* [Exercise aim]
When you retype the data, keep every word exactly and include none of the pictures.

** Data extract follows **

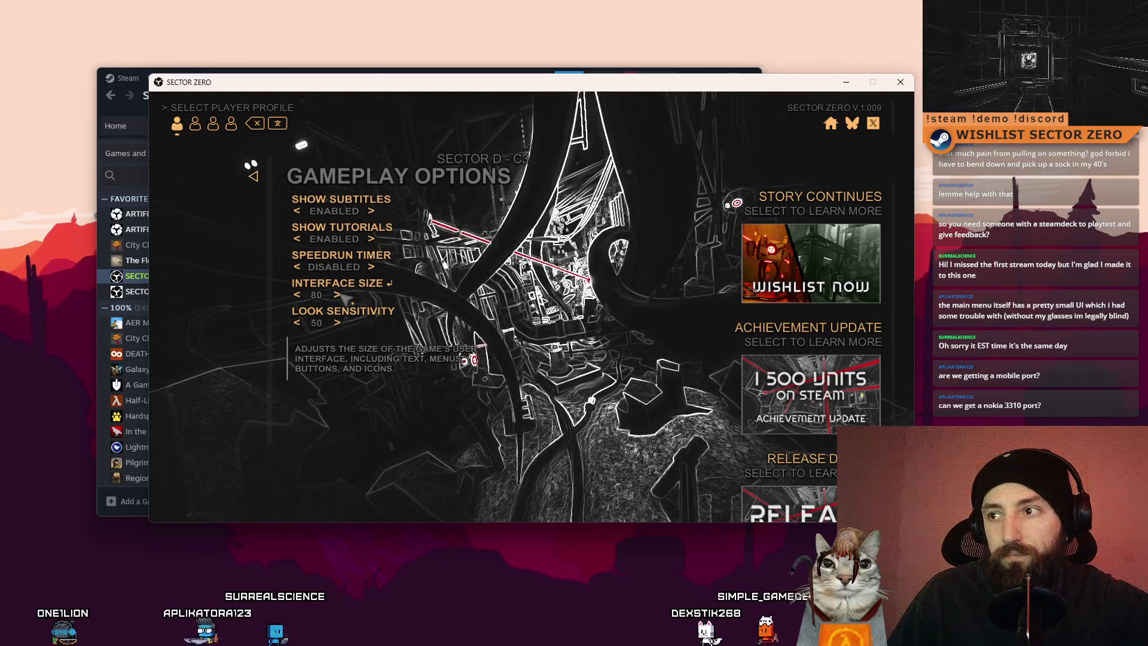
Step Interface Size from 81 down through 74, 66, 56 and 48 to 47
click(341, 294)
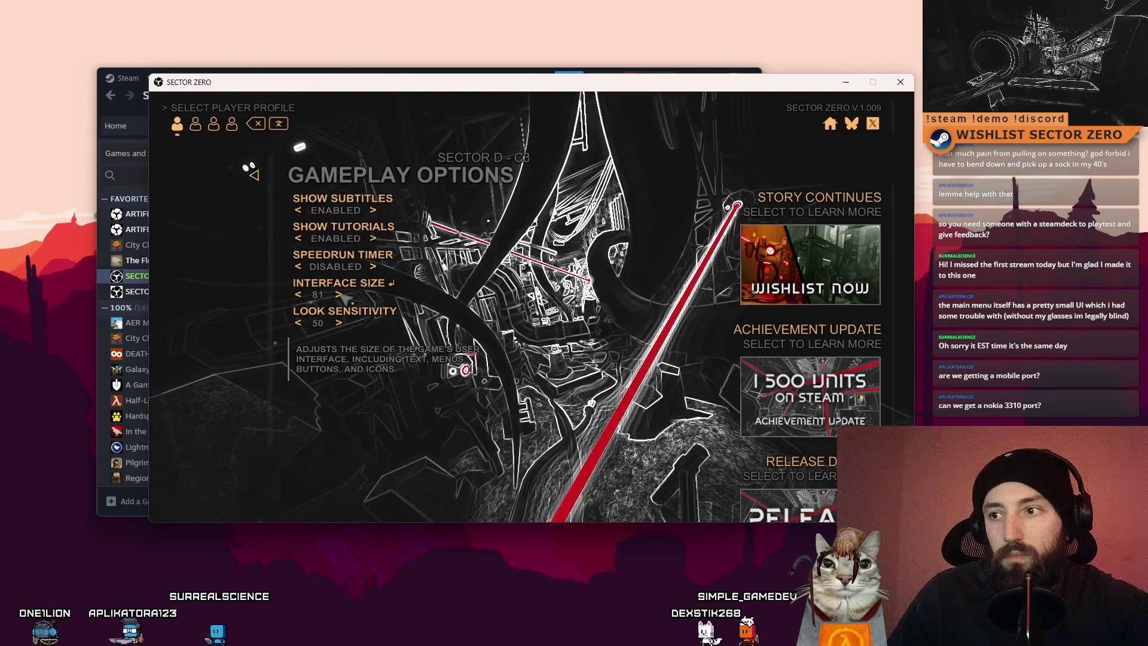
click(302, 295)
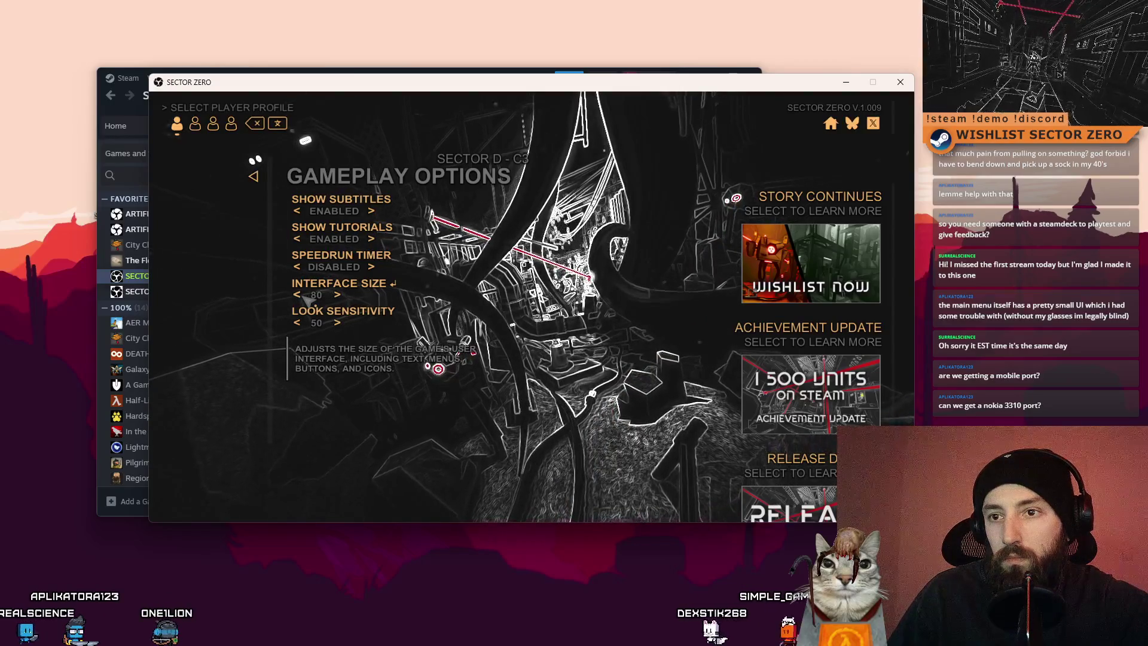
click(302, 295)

** End of Data extract **

* [Solution below]
Step Interface Size from 81 down through 74, 66, 56 and 48 to 47
click(341, 294)
click(302, 295)
click(302, 295)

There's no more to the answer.